#### Listed records ####

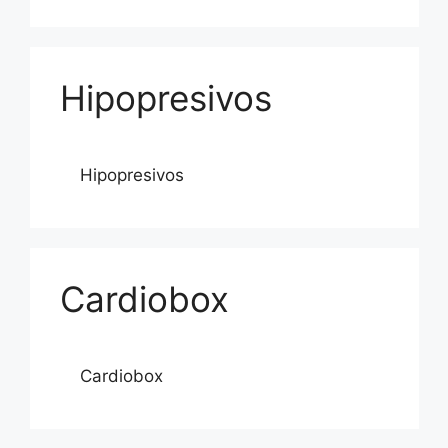
Hipopresivos
Hipopresivos
Cardiobox
Cardiobox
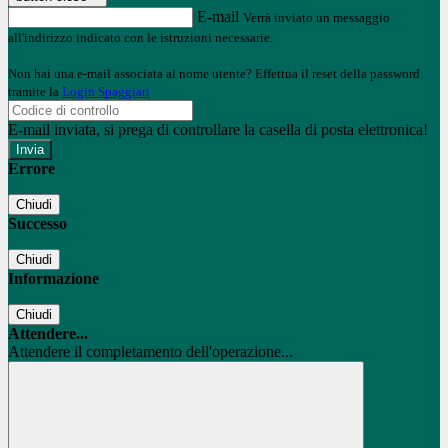
E-mail
Verrà inviato un messaggio
all'indirizzo indicato con le istruzioni necessarie.
Non hai una e-mail associata al nome utente? Effettua il reset della password
tramite la
Login Spaggiari
E-mail inviata, si prega di controllare la casella di posta elettronica!
Errore
Chiudi
Successo
Chiudi
Informazione
Chiudi
Attendere...
Attendere il completamento dell'operazione...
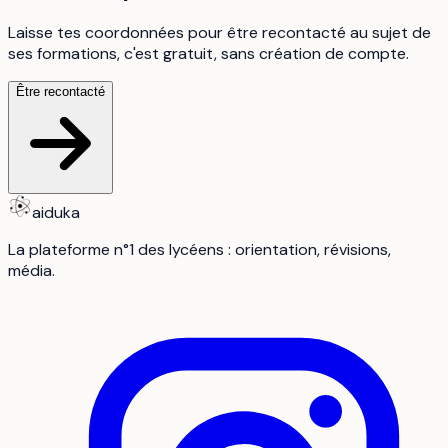
Laisse tes coordonnées pour être recontacté au sujet de
ses formations, c'est gratuit, sans création de compte.
Être recontacté
aiduka
La plateforme n°1 des lycéens : orientation, révisions,
média.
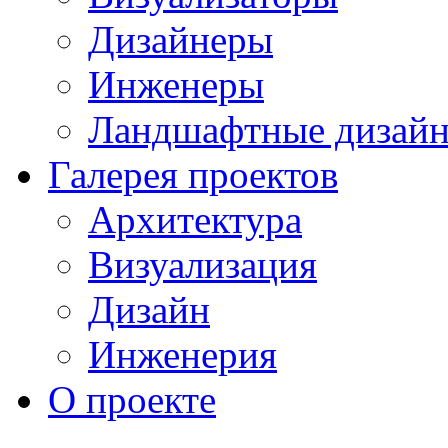
Дизайнеры
Инженеры
Ландшафтные дизай
Галерея проектов
Архитектура
Визуализация
Дизайн
Инженерия
О проекте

####

[Exercise instructions]
What is needed is an exact copy of the entries, without any images.

[Answer below]
Hipopresivos
Hipopresivos
Cardiobox
Cardiobox
E-mail
Verrà inviato un messaggio
all'indirizzo indicato con le istruzioni necessarie.
Non hai una e-mail associata al nome utente? Effettua il reset della password
tramite la
Login Spaggiari
E-mail inviata, si prega di controllare la casella di posta elettronica!
Errore
Chiudi
Successo
Chiudi
Informazione
Chiudi
Attendere...
Attendere il completamento dell'operazione...
Laisse tes coordonnées pour être recontacté au sujet de
ses formations, c'est gratuit, sans création de compte.
Être recontacté
aiduka
La plateforme n°1 des lycéens : orientation, révisions,
média.
Дизайнеры
Инженеры
Ландшафтные дизай
Галерея проектов
Архитектура
Визуализация
Дизайн
Инженерия
О проекте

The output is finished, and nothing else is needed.